Il remarqua alors que ses affaires de classe avaient disparu. Il soupira, déçu. La vie n’était pas facile. Il regarda en haut et bondit sur les parois pour prendre de la hauteur jusqu’au toit. Il allait devoir être rapide. Aussitôt, il s’élança à quatre pattes, passant d’immeuble en immeuble. Mais ses sauts étaient bien mauvais. Il parvint finalement à quitter la ville.

Junker fut de retour à son abris de fortune. Quelle matinée. Et dire que ce n’était que le milieu de la journée. Il regarda l’horizon, puis le quartier qui s’étendait sous ses yeux. C’est alors que du bruit se fit dans son dos. Un homme et une femme se présentèrent.

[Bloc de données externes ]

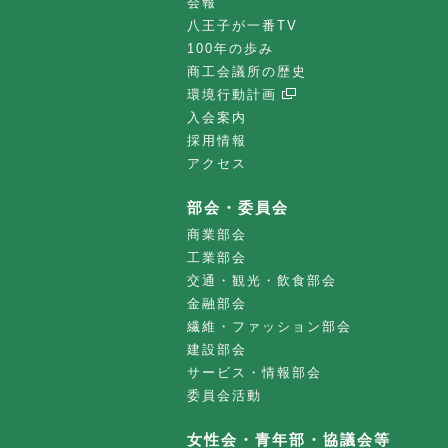
会報
八王子が一番TV
100年の歩み
商工会議所の歴史
環境行動計画
入会案内
採用情報
アクセス
部会・委員会
商業部会
工業部会
交通・観光・飲食部会
金融部会
繊維・ファッション部会
建設部会
サービス・情報部会
委員会活動
女性会・青年部・協議会等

-Eh bien, c’est mignon ici.

- Il faudra juste déloger l’habitant.

Junker n’osait pas les regarder de face. A leur allure vestimantaire, il s’agissait sans nul doute de sans-abris.

-Eh toi ! Dégages ! C’est chez nous, maintenant !

La femme lâcha un rire. Junker ferma un instant les yeux. Il se trouverait un autre foyer.

-Bah, dit-il. Profitez bien.

Il sauta du toit. Les deux individus se regardèrent et décidèrent donc de s’installer. C’était déjà plus confortable qu’assis dans la rue.

-Ça alors, t’as vu ? On a un lit.

Junker se réceptionna. Cela fait un moment qu’il habitait ici, mais il était temps de déménager. Il savait très bien qu’il aurait été capable de les repousser, voir de les tuer, mais cela n’en valait pas la peine. Il en aurait d'ailleurs été incapable. Et puis, ces gens avaient plus que lui besoin d’un abris. Il ne se sentait pas déçu, ni frustré de la perte de son chez-soi. Il s’en trouverait un autre. Il entama donc sa marche à travers ce quartier défavorisé à l'architecture datant probablement du vingt-et-unième siècle, soit du siècle précédent. Son corps scintillant faisait tâche dans cet environnement pâle et très peu coloré. Il observa les bâtiments de pierre qui s’effritaient et s’usaient. Certains dataient probablement même du vingtième siècle. Des carcasses de vieilles voitures dotées de roues et rongées par la rouilles ornaient les trottoirs et cette même rouille s’étendait sur toute structure métallique. La poudre recouvrait partiellement le sol, donnant un aspect cuivré à la ville.